As the Lee Kuan Yew family feud transfixes Singapore, across the causeway Malaysians are marvelling at the manner in which the Lion City’s Prime Minister Lee Hsien Loong has addressed what might appear to some to be a private matter.
Lee Hsien Loong, the son of Singapore’s founding leader Lee Kuan Yew, is locked in a row with two siblings over the fate of their father’s estate at 38 Oxley Road. Lee Kuan Yew had in his will ordered the bungalow to be demolished, but the prime minister questions the making of the will and wants the government to decide whether the house ought to be preserved. His siblings want it demolished and have accused the prime minister of seeking to use the home as a monument to enhance his political capital – and to use Lee Kuan Yew’s legacy to burnish his son Li Hongyi’s political credentials.
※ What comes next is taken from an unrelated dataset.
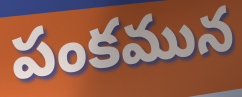
పంకమున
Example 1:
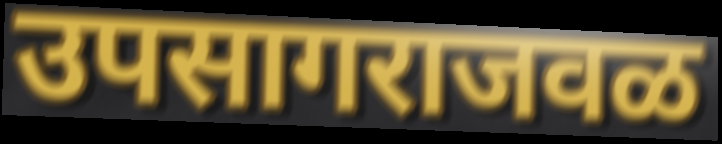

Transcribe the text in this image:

उपसागराजवळ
The bitter family row broke into the public domain last week, when the siblings released a six-page memo to the media, prompting much national reflection in a land long-used to extreme discretion on behalf of its leading politicians.
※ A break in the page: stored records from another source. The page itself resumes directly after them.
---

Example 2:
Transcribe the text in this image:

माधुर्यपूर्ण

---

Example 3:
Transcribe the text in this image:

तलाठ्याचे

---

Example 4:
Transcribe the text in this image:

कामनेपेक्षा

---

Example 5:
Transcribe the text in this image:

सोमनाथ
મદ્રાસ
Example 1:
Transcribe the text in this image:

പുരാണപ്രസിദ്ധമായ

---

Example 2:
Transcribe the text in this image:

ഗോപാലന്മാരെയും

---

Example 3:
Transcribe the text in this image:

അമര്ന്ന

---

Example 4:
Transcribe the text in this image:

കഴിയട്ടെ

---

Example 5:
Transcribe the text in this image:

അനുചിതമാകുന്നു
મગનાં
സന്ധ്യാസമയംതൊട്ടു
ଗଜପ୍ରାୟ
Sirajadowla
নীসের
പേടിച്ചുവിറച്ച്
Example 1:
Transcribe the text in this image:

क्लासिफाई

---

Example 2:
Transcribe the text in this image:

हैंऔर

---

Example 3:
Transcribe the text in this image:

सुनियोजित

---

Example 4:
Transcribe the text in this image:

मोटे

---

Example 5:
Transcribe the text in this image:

What Lee Hsien Loong did next may be one of the most remarkable things in the whole long, sorry saga. On Monday, he apologised to the Singapore publicfor the pain and distress he said the row had caused them. He also said he would grant government MPs a free vote when he gives the issue a full airing in the legislature on July 3.
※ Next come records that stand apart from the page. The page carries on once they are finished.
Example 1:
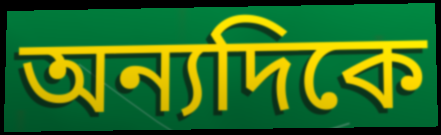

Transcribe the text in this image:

অন্যদিকে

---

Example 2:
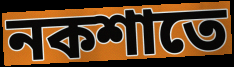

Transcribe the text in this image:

নকশাতে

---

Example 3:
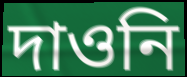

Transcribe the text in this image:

দাওনি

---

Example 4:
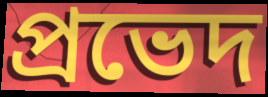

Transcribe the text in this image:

প্রভেদ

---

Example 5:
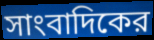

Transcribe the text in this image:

সাংবাদিকের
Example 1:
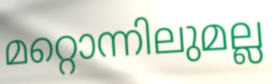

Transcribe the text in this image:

മറ്റൊന്നിലുമല്ല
For Malaysians, Lee Hsien Loong’s openness, for better or worse, serves in stark contrast to how their prime minister, Najib Razak, has handled revelations that implicate him in the 1Malaysia Development Berhad (1MDB) investigation by the US Department of Justice.
Instead of tackling them head on, Najib has largely remained silent. His wife, characterised by the legal brief as the “spouse of Malaysian Official Number 1”, in turn has sought to contain any potential damage by threatening to sue anyone who accused her of corruption.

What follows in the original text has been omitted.